Je travaille comme psychologue dans un établissement pour personnes âgées, en région parisienne. J'ai rencontré pour la première fois Rose, en visite de préadmission, il y a six ans. Elle était si différente des autres candidats à une entrée en Ehpad. Certains d'entre eux, déjà très âgés, se présentent avec un handicap physique à l'origine de leur perte d'autonomie. D'autres, valides, ne peuvent plus vivre seul, n'ayant plus le raisonnement nécessaire à la réalisation des activités quotidiennes. Rose, elle, était plus jeune de 10 ans que la moyenne des résidents. Elle était très coquette. La silhouette élancée, elle se déplaçait avec grâce et une légèreté remarquable chez quelqu'un de 75 ans. Bien que toujours le sourire aux lèvres, son regard trahissait un certain trouble intérieur. Son apparence et sa posture, la tête courbée vers le bas, et le regard en biais vers le haut, me faisait penser à la princesse Diana. Elle parlait comme on écrit, semblant chercher les mots justes, avant de s'exprimer. Lorsque son mari est décédé, elle s'est retrouvée seule, sans famille et avec peu de revenus. Une amie s'occupait de ses démarches administratives car elle commençait à avoir un ralentissement de la pensée. Toutes deux se retrouvaient régulièrement, pour jouer aux cartes ou sortir faire les magasins. Rose n'achetait pas grand-chose, mais elle aimait tant admirer les belles tenues dans les vitrines. Elle n'arrivait plus à boucler les fins de mois. Quand elle a appris qu'elle avait une grave maladie, elle a accepté la demande d'aide sociale pour entrer en Ehpad. Certes l'aide sociale est récupérable sur la succession, mais de toute façon, elle ne laissera rien derrière elle, ni bien, ni enfant. Son amie, elle-même âgée, ne pouvait plus l'aider et, progressivement, a fini par espacer ses visites. Je voyais donc Rose en entretien, un peu plus souvent que les autres résidents, elle qui n'avait personne à qui se confier.

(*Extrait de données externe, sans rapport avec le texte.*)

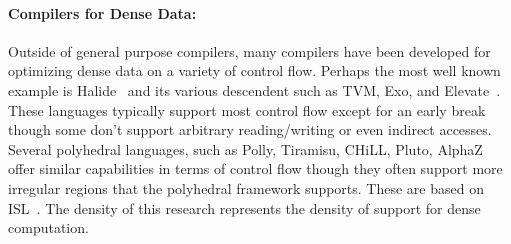 \paragraph{Compilers for Dense Data:}
Outside of general purpose compilers, many compilers have been developed for optimizing dense data on a variety of control flow.
%
Perhaps the most well known example is Halide~\cite{ragan-kelley_halide_2013} and its various descendent such as TVM, Exo, and Elevate~\cite{chen2018tvm, ikarashi2022exocompilation, hagedorn2020achieving}.
%
These languages typically support most control flow except for an early break though some don't support arbitrary reading/writing or even indirect accesses.
%
Several polyhedral languages, such as Polly, Tiramisu, CHiLL, Pluto, AlphaZ ~\cite{grosser2012polly, baghdadi2019tiramisu,chen2008framework, bondhugula2008pluto, yuki2012alphaz} offer similar capabilities in terms of control flow though they often support more irregular regions that the polyhedral framework supports.
%
These are based on ISL~\cite{verdoolaege2010isl}.
%
The density of this research represents the density of support for dense computation.


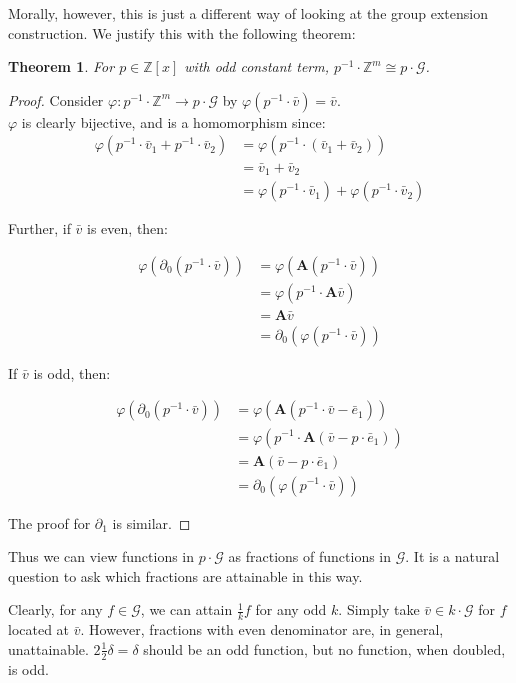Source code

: \documentclass{article}
\newcommand{\G}{\mathcal{G}}
\newcommand{\Z}{\mathbb{Z}}
\newcommand{\2}{\textbf{2}}
\newcommand{\Am}{\textbf{A}}
\newcommand{\del}{\partial}
\newcommand{\vv}{\bar{v}}
\newcommand{\e}{\bar{e}}
\newtheorem{thm}{Theorem}
\theoremstyle{definition}
\begin{document}
Morally, however, this is just a different way of looking at the group 
extension construction. We justify this with the following theorem:

\begin{thm}
  For $p \in \Z[x]$ with odd constant term, 
  $p^{-1} \cdot \Z^m \cong p \cdot \G$.
\end{thm}

\begin{proof}
  Consider $\varphi : p^{-1} \cdot \Z^m \to p \cdot \G$ by
  $\varphi(p^{-1} \cdot \vv) = \vv$.\\
  $\varphi$ is clearly bijective, and is a homomorphism since:
  \begin{align*}
       \varphi(p^{-1} \cdot \vv_1 + p^{-1} \cdot \vv_2) 
    &= \varphi(p^{-1} \cdot (\vv_1 + \vv_2))\\
    &= \vv_1 + \vv_2\\
    &= \varphi(p^{-1} \cdot \vv_1) + \varphi(p^{-1} \cdot \vv_2) 
  \end{align*}

  Further, if $\vv$ is even, then:

  \begin{align*}
       \varphi(\del_0 (p^{-1} \cdot \vv))
    &= \varphi(\Am (p^{-1} \cdot \vv))\\
    &= \varphi(p^{-1} \cdot \Am \vv)\\
    &= \Am \vv\\
    &= \del_0 (\varphi(p^{-1} \cdot \vv))
  \end{align*}

  If $\vv$ is odd, then: 

  \begin{align*}
       \varphi(\del_0 (p^{-1} \cdot \vv))
    &= \varphi(\Am (p^{-1} \cdot \vv - \e_1))\\
    &= \varphi(p^{-1} \cdot \Am (\vv - p \cdot \e_1))\\
    &= \Am (\vv - p \cdot \e_1)\\
    &= \del_0 (\varphi(p^{-1} \cdot \vv))
  \end{align*}

  The proof for $\del_1$ is similar.
\end{proof}

Thus we can view functions in $p \cdot \G$ as fractions of functions in $\G$.
It is a natural question to ask which fractions are attainable in this way.

Clearly, for any $f \in \G$, we can attain $\frac{1}{k} f$ for any odd $k$.
Simply take $\vv \in k \cdot \G$ for $f$ located at $\vv$.
However, fractions with even denominator are, in general, unattainable.
$2 \frac{1}{2}\delta = \delta$ should be an odd function,
but no function, when doubled, is odd.
\end{document}
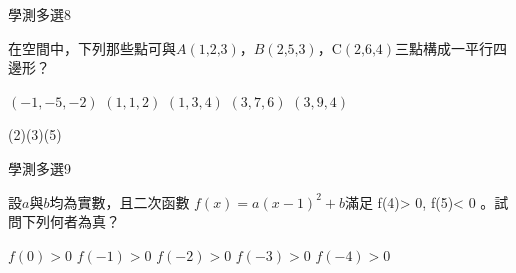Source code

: \begin{QUESTIONS}
    \begin{QUESTION}
        \begin{ExamInfo}{87}{學測}{多選}{8}
        \end{ExamInfo}
        \begin{ExamAnsRateInfo}{}{}{}{}
        \end{ExamAnsRateInfo}
        \begin{QBODY}
            在空間中，下列那些點可與$A\left( \text{1,2,3} \right)$，$B\left( \text{2,5,3} \right)$，$\text{C}\left( \text{2,6,4} \right)$三點構成一平行四邊形？
            \begin{QOPS}
                \QOP $\left(  -1,-5,-2 \right)$	
                \QOP $\left( 1,1,2 \right)$
                \QOP $\left( 1,3,4 \right)$	
                \QOP $\left( 3,7,6 \right)$
                \QOP $\left( 3,9,4 \right)$
            \end{QOPS}
        \end{QBODY}
        \begin{QFROMS}
        \end{QFROMS}
        \begin{QTAGS}\end{QTAGS}
        \begin{QANS}
            (2)(3)(5)
        \end{QANS}
        \begin{QSOLLIST}
        \end{QSOLLIST}
        \begin{QEMPTYSPACE}
        \end{QEMPTYSPACE}
    \end{QUESTION}
    \begin{QUESTION}
        \begin{ExamInfo}{87}{學測}{多選}{9}
        \end{ExamInfo}
        \begin{ExamAnsRateInfo}{}{}{}{}
        \end{ExamAnsRateInfo}
        \begin{QBODY}
            設$a$與$b$均為實數，且二次函數 $f\left( x \right)=a{{\left( x-1 \right)}^{2}}+b$滿足 f(4)> 0, f(5)< 0 。試問下列何者為真？
            \begin{QOPS}
                \QOP $ f(0) >0$	
                \QOP $ f(-1)>0$
                \QOP $ f(-2)>0$	
                \QOP $ f(-3)>0$
                \QOP $ f(-4)>0$
            \end{QOPS}            
        \end{QBODY}

\end{QUESTION}
\end{QUESTIONS}
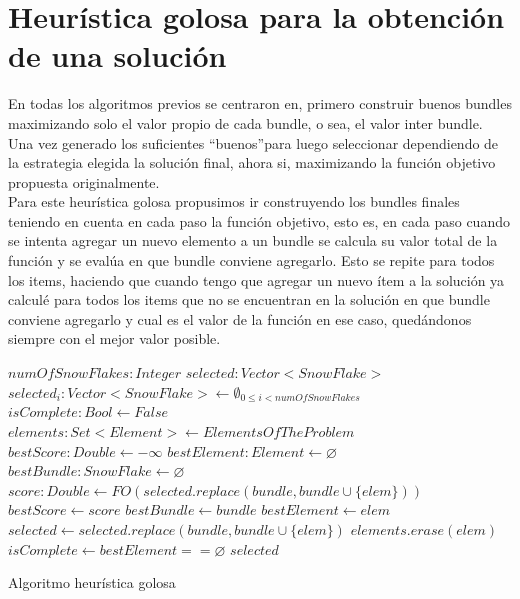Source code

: \section{Heurística golosa para la obtención de una solución}
En todas los algoritmos previos se centraron en, primero construir buenos bundles maximizando solo 
el valor propio de cada bundle, o sea, el valor inter bundle. Una vez generado los suficientes 
\textquotedblleft buenos\textquotedblright  para luego seleccionar dependiendo de la 
estrategia elegida la solución final, ahora si, maximizando la función objetivo propuesta 
originalmente.\\
Para este heurística golosa propusimos ir construyendo los bundles finales teniendo en cuenta en 
cada paso la función objetivo, esto es, en cada paso cuando se intenta agregar un nuevo elemento a 
un bundle se calcula su valor total de la función y se evalúa en que bundle conviene agregarlo. 
Esto se repite para todos los items, haciendo que cuando tengo que agregar un nuevo ítem a la 
solución ya calculé para todos los items que no se encuentran en la solución en que bundle conviene 
agregarlo y cual es el valor de la función en ese caso, quedándonos siempre con el mejor valor 
posible.
\begin{algorithm}[H]
\begin{algorithmic}[1]
\REQUIRE $numOfSnowFlakes:Integer$
\ENSURE $selected:Vector<SnowFlake>$
\STATE $selected_{i}:Vector<SnowFlake> \leftarrow \emptyset_{0\leq i<numOfSnowFlakes}$
\STATE $isComplete:Bool \leftarrow False$
\STATE $elements:Set<Element> \leftarrow ElementsOfTheProblem$
\STATE $bestScore:Double \leftarrow -\infty$
\STATE $bestElement:Element \leftarrow \varnothing$
\STATE $bestBundle:SnowFlake \leftarrow \varnothing$
\STATE $score:Double \leftarrow FO(selected.replace(bundle, bundle \cup \{elem\}))$
\STATE $bestScore \leftarrow score$
\STATE $bestBundle \leftarrow bundle$
\STATE $bestElement \leftarrow elem$
\ENDIF
\ENDIF
\ENDFOR
\ENDFOR
\STATE $selected \leftarrow selected.replace(bundle, bundle \cup \{elem\})$
\STATE $elements.erase(elem)$
\STATE $isComplete \leftarrow bestElement == \varnothing$
\ENDWHILE
\RETURN $selected$
\end{algorithmic}
\caption{Algoritmo heurística golosa}\label{alg:algHeuGol}
\end{algorithm}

Mon rôle est de rencontrer et soutenir les résidents et leur famille. Je participe aussi aux réunions quotidiennes avec les soignants, pour les aider à comprendre les attitudes parfois déconcertantes de certaines personnes âgées. Une fois par semaine, j'assiste à la réunion des cadres animée par le directeur. Nous y faisons un point hebdomadaire de la situation de l'établissement. J'en profite pour donner quelques pistes sur le savoir être, et le comment dire, à employer par exemple, dans des situations conflictuelles. Mais bien sûr, ce que je préfère par-dessus tout, c'est passer du temps avec les personnes âgées de l'établissement. Les soignants n'ont malheureusement pas la possibilité de s'assoir pour discuter. Alors, les résidents qui le désirent, peuvent partager avec moi des souvenirs, ou font le point sur des évènements préoccupants, passés ou présents, de leur vie. Ils expriment leurs regrets, leurs espoirs déçus, leurs colères anciennes ou persistantes. Ils se plaignent beaucoup d'ennui et de sentiment de solitude au milieu de cette foule. Ils ne se sentent ni écoutés ni entendus. Le temps des soignants n'est pas celui des résidents, ils se sentent bousculés.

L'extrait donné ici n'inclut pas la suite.